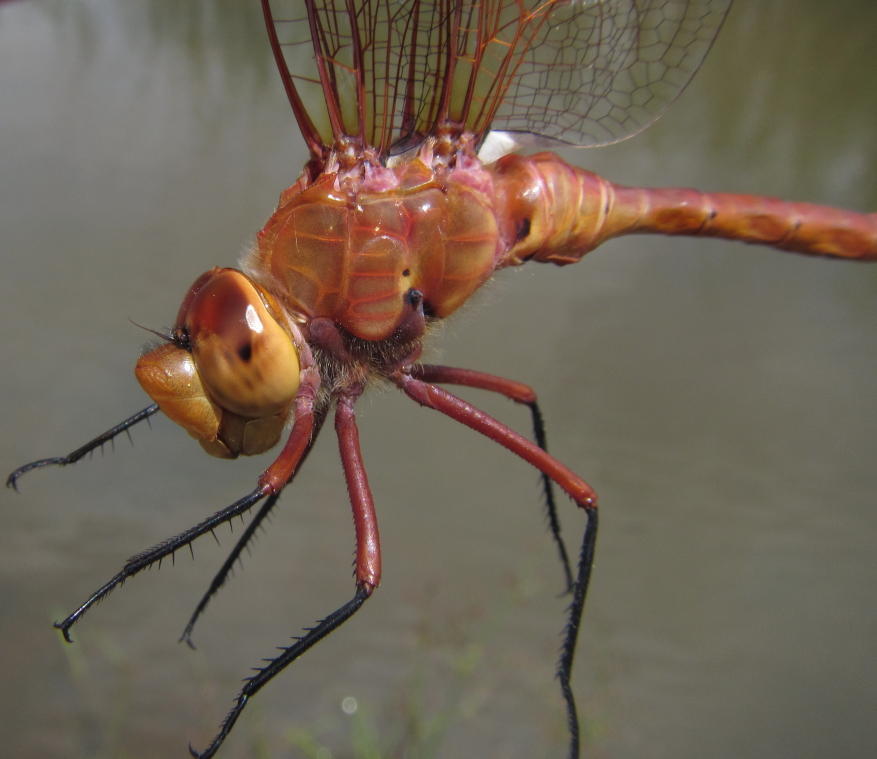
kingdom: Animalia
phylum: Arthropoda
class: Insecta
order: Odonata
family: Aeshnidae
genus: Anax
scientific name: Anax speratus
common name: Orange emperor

_Exercise prompt_: Swap "common name" for "vernacular name" in every one of the records above, change nothing else, and leave the pictures out of your answer.

_Full output_:
kingdom: Animalia
phylum: Arthropoda
class: Insecta
order: Odonata
family: Aeshnidae
genus: Anax
scientific name: Anax speratus
vernacular name: Orange emperor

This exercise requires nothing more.